Sì. È un tempo sospeso e gli inserzionisti pubblicitari non hanno alcun interesse all’Auditel. Fatti salvi i prodotti alimentari e farmaceutici qualcuno va a comprare un divano o un aspirapolvere, in questi giorni? Non esiste. Siamo come in un giorno di vacanza, siamo liberi dalla tagliola dell’Auditel, da quel ricatto, perciò potremmo veramente usare questo tempo per un arricchimento culturale del Paese, per qualcosa che sia totalmente alternativo in modo rivoluzionario.
È un’idea eccellente.
È una provocazione che temo non verrà raccolta. Si risolverà in una grande attenzione alla mia lettera, sto ricevendo moltissime testimonianze.

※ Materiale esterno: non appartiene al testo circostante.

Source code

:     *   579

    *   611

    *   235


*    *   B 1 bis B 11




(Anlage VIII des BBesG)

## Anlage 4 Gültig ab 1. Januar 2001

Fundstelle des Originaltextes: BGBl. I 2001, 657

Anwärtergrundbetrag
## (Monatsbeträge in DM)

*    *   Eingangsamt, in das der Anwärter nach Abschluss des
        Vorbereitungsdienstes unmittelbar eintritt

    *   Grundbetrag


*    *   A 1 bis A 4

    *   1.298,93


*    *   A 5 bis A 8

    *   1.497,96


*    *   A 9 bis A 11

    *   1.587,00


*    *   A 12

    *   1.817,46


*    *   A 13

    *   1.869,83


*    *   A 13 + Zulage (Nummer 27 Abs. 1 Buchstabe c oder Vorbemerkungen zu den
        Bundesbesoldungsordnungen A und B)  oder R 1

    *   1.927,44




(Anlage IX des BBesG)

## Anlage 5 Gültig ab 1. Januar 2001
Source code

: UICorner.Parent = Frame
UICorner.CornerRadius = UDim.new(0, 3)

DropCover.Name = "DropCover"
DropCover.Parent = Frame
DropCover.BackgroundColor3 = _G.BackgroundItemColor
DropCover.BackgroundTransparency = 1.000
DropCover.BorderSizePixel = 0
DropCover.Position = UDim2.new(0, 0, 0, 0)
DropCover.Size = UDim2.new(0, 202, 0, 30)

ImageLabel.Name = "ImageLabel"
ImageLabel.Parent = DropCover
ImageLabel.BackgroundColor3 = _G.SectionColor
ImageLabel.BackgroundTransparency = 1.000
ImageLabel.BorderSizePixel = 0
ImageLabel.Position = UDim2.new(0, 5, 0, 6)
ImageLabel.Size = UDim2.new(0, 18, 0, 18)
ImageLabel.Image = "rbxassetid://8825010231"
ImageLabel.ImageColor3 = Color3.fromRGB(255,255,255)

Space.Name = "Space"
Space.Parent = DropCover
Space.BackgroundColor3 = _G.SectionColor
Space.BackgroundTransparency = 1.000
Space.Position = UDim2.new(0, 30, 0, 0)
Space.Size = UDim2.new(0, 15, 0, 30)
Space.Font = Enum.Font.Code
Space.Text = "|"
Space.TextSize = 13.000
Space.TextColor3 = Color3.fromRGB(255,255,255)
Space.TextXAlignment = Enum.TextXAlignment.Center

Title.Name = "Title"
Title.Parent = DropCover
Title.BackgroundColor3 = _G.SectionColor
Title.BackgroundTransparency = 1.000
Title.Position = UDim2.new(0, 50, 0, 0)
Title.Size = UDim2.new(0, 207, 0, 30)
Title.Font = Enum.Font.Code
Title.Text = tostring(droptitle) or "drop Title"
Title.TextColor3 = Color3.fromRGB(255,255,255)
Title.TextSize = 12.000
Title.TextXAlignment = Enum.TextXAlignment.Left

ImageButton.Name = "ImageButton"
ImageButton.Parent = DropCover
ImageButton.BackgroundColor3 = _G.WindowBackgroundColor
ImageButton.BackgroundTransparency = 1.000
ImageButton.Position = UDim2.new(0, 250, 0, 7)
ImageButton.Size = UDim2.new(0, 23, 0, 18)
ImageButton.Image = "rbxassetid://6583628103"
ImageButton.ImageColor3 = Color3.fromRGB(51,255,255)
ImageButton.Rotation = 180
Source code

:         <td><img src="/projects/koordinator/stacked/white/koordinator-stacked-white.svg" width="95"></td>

Risponde alle esigenze di tanti cittadini.
Io non sono un politico, non ho nessun incarico, non promuovo miei film o altro: chiedo solo di mandare in onda cose del passato, non mie. Anche lei, che mi intervista, è un azionista della Rai perché paga il canone per cui può pretendere una programmazione diversa.
Nella sua lettera prende di mira, a ragione, «lo sterile cicaleccio dei salotti frequentati da vip o dai soliti opinionisti».
Basta con i talk show. Non si può passare con la stessa supponenza e disinvoltura dal parlare di Salvini una sera e del Coronavirus l’altra. Ci vuole un minimo senso del pudore. Vediamo una compagnia di giro di presenzialisti: tutte le sere sempre gli stessi spiegano cosa dovremmo fare senza venire mai messi in gioco. Quella dei presenzialisti è la categoria più parassitaria del paese. Non abbiamo bisogno di tante opinioni. Sarebbe più efficace basarsi sulle competenze: ognuno parli di quello che sa. I politici abbiano una competenza per dire qualcosa. Se non altro questo virus ha disvelato quanto il re sia nudo e il nostro limite totale. Quando questa angoscia finirà, con tanti morti, sofferenza e preoccupazioni (anche io ho perso un amico) credo che torneranno a emergere i valori e comprenderemo quanto tempo abbiamo perso in cose inutili.